**ASSIGNMENT**
Print every line of the material below verbatim, preserving its original order, spelling, and line breaks.

**RECORDED DATA**
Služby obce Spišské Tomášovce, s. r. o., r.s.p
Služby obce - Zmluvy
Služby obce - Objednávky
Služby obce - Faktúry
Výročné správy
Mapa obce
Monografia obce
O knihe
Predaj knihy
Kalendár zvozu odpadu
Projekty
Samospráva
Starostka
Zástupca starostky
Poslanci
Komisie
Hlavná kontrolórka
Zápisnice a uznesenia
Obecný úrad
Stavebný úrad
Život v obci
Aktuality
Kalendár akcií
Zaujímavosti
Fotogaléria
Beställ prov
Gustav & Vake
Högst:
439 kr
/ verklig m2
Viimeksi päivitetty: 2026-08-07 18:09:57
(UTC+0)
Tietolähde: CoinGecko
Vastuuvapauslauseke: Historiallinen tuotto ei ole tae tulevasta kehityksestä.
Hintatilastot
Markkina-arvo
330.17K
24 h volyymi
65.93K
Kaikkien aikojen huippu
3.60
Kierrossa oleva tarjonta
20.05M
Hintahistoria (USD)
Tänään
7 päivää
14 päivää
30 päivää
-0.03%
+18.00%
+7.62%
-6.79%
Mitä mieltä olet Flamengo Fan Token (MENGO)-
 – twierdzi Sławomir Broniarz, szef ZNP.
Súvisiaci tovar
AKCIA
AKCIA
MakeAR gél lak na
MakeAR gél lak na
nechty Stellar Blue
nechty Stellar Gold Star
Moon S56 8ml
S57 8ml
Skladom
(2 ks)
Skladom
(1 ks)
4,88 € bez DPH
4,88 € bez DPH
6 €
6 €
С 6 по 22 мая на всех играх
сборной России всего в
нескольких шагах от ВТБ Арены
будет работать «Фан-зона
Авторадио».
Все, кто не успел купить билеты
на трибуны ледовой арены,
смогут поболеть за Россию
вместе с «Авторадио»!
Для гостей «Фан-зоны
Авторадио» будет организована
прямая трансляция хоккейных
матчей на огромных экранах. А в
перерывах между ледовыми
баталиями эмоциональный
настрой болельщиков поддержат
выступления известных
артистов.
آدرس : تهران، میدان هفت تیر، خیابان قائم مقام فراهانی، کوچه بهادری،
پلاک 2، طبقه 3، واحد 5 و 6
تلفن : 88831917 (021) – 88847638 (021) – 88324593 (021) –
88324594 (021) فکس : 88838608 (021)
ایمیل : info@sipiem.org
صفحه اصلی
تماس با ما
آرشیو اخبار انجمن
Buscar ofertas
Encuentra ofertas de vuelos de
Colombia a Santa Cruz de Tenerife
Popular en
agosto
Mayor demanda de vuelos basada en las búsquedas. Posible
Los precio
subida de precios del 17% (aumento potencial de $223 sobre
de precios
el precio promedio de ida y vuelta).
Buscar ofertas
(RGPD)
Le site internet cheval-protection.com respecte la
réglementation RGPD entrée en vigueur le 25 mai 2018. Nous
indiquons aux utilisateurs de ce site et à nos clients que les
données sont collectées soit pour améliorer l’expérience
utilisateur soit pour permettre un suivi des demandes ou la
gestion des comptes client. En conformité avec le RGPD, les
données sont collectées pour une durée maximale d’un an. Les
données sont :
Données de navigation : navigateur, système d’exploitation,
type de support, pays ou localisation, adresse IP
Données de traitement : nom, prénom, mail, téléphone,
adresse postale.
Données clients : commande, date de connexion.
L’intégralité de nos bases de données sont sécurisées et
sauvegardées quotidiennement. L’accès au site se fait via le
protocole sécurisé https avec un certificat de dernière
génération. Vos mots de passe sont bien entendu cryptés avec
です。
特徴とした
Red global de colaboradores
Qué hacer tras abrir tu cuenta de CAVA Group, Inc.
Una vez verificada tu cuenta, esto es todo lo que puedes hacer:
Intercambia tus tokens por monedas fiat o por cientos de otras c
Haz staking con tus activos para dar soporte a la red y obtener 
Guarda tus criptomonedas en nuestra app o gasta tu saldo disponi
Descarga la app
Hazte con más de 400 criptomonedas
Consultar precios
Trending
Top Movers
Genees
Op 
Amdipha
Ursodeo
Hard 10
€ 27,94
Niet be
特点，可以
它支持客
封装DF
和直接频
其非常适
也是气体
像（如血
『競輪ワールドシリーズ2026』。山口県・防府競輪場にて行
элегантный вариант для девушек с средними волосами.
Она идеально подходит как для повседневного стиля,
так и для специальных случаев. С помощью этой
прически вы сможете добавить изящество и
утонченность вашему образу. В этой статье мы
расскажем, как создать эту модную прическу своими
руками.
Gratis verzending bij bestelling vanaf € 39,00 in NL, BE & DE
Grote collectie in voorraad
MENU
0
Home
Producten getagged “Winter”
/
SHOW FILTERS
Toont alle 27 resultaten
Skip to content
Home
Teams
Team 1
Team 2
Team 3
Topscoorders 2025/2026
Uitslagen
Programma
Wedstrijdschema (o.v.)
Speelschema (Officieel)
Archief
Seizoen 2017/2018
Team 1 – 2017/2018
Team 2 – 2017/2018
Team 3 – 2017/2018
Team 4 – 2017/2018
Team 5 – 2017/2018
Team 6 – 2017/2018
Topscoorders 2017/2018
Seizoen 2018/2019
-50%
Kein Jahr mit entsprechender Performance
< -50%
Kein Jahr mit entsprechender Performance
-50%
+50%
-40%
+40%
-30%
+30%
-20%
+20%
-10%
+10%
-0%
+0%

**EXERCISE ANSWER**
Služby obce Spišské Tomášovce, s. r. o., r.s.p
Služby obce - Zmluvy
Služby obce - Objednávky
Služby obce - Faktúry
Výročné správy
Mapa obce
Monografia obce
O knihe
Predaj knihy
Kalendár zvozu odpadu
Projekty
Samospráva
Starostka
Zástupca starostky
Poslanci
Komisie
Hlavná kontrolórka
Zápisnice a uznesenia
Obecný úrad
Stavebný úrad
Život v obci
Aktuality
Kalendár akcií
Zaujímavosti
Fotogaléria
Beställ prov
Gustav & Vake
Högst:
439 kr
/ verklig m2
Viimeksi päivitetty: 2026-08-07 18:09:57
(UTC+0)
Tietolähde: CoinGecko
Vastuuvapauslauseke: Historiallinen tuotto ei ole tae tulevasta kehityksestä.
Hintatilastot
Markkina-arvo
330.17K
24 h volyymi
65.93K
Kaikkien aikojen huippu
3.60
Kierrossa oleva tarjonta
20.05M
Hintahistoria (USD)
Tänään
7 päivää
14 päivää
30 päivää
-0.03%
+18.00%
+7.62%
-6.79%
Mitä mieltä olet Flamengo Fan Token (MENGO)-
 – twierdzi Sławomir Broniarz, szef ZNP.
Súvisiaci tovar
AKCIA
AKCIA
MakeAR gél lak na
MakeAR gél lak na
nechty Stellar Blue
nechty Stellar Gold Star
Moon S56 8ml
S57 8ml
Skladom
(2 ks)
Skladom
(1 ks)
4,88 € bez DPH
4,88 € bez DPH
6 €
6 €
С 6 по 22 мая на всех играх
сборной России всего в
нескольких шагах от ВТБ Арены
будет работать «Фан-зона
Авторадио».
Все, кто не успел купить билеты
на трибуны ледовой арены,
смогут поболеть за Россию
вместе с «Авторадио»!
Для гостей «Фан-зоны
Авторадио» будет организована
прямая трансляция хоккейных
матчей на огромных экранах. А в
перерывах между ледовыми
баталиями эмоциональный
настрой болельщиков поддержат
выступления известных
артистов.
آدرس : تهران، میدان هفت تیر، خیابان قائم مقام فراهانی، کوچه بهادری،
پلاک 2، طبقه 3، واحد 5 و 6
تلفن : 88831917 (021) – 88847638 (021) – 88324593 (021) –
88324594 (021) فکس : 88838608 (021)
ایمیل : info@sipiem.org
صفحه اصلی
تماس با ما
آرشیو اخبار انجمن
Buscar ofertas
Encuentra ofertas de vuelos de
Colombia a Santa Cruz de Tenerife
Popular en
agosto
Mayor demanda de vuelos basada en las búsquedas. Posible
Los precio
subida de precios del 17% (aumento potencial de $223 sobre
de precios
el precio promedio de ida y vuelta).
Buscar ofertas
(RGPD)
Le site internet cheval-protection.com respecte la
réglementation RGPD entrée en vigueur le 25 mai 2018. Nous
indiquons aux utilisateurs de ce site et à nos clients que les
données sont collectées soit pour améliorer l’expérience
utilisateur soit pour permettre un suivi des demandes ou la
gestion des comptes client. En conformité avec le RGPD, les
données sont collectées pour une durée maximale d’un an. Les
données sont :
Données de navigation : navigateur, système d’exploitation,
type de support, pays ou localisation, adresse IP
Données de traitement : nom, prénom, mail, téléphone,
adresse postale.
Données clients : commande, date de connexion.
L’intégralité de nos bases de données sont sécurisées et
sauvegardées quotidiennement. L’accès au site se fait via le
protocole sécurisé https avec un certificat de dernière
génération. Vos mots de passe sont bien entendu cryptés avec
です。
特徴とした
Red global de colaboradores
Qué hacer tras abrir tu cuenta de CAVA Group, Inc.
Una vez verificada tu cuenta, esto es todo lo que puedes hacer:
Intercambia tus tokens por monedas fiat o por cientos de otras c
Haz staking con tus activos para dar soporte a la red y obtener 
Guarda tus criptomonedas en nuestra app o gasta tu saldo disponi
Descarga la app
Hazte con más de 400 criptomonedas
Consultar precios
Trending
Top Movers
Genees
Op 
Amdipha
Ursodeo
Hard 10
€ 27,94
Niet be
特点，可以
它支持客
封装DF
和直接频
其非常适
也是气体
像（如血
『競輪ワールドシリーズ2026』。山口県・防府競輪場にて行
элегантный вариант для девушек с средними волосами.
Она идеально подходит как для повседневного стиля,
так и для специальных случаев. С помощью этой
прически вы сможете добавить изящество и
утонченность вашему образу. В этой статье мы
расскажем, как создать эту модную прическу своими
руками.
Gratis verzending bij bestelling vanaf € 39,00 in NL, BE & DE
Grote collectie in voorraad
MENU
0
Home
Producten getagged “Winter”
/
SHOW FILTERS
Toont alle 27 resultaten
Skip to content
Home
Teams
Team 1
Team 2
Team 3
Topscoorders 2025/2026
Uitslagen
Programma
Wedstrijdschema (o.v.)
Speelschema (Officieel)
Archief
Seizoen 2017/2018
Team 1 – 2017/2018
Team 2 – 2017/2018
Team 3 – 2017/2018
Team 4 – 2017/2018
Team 5 – 2017/2018
Team 6 – 2017/2018
Topscoorders 2017/2018
Seizoen 2018/2019
-50%
Kein Jahr mit entsprechender Performance
< -50%
Kein Jahr mit entsprechender Performance
-50%
+50%
-40%
+40%
-30%
+30%
-20%
+20%
-10%
+10%
-0%
+0%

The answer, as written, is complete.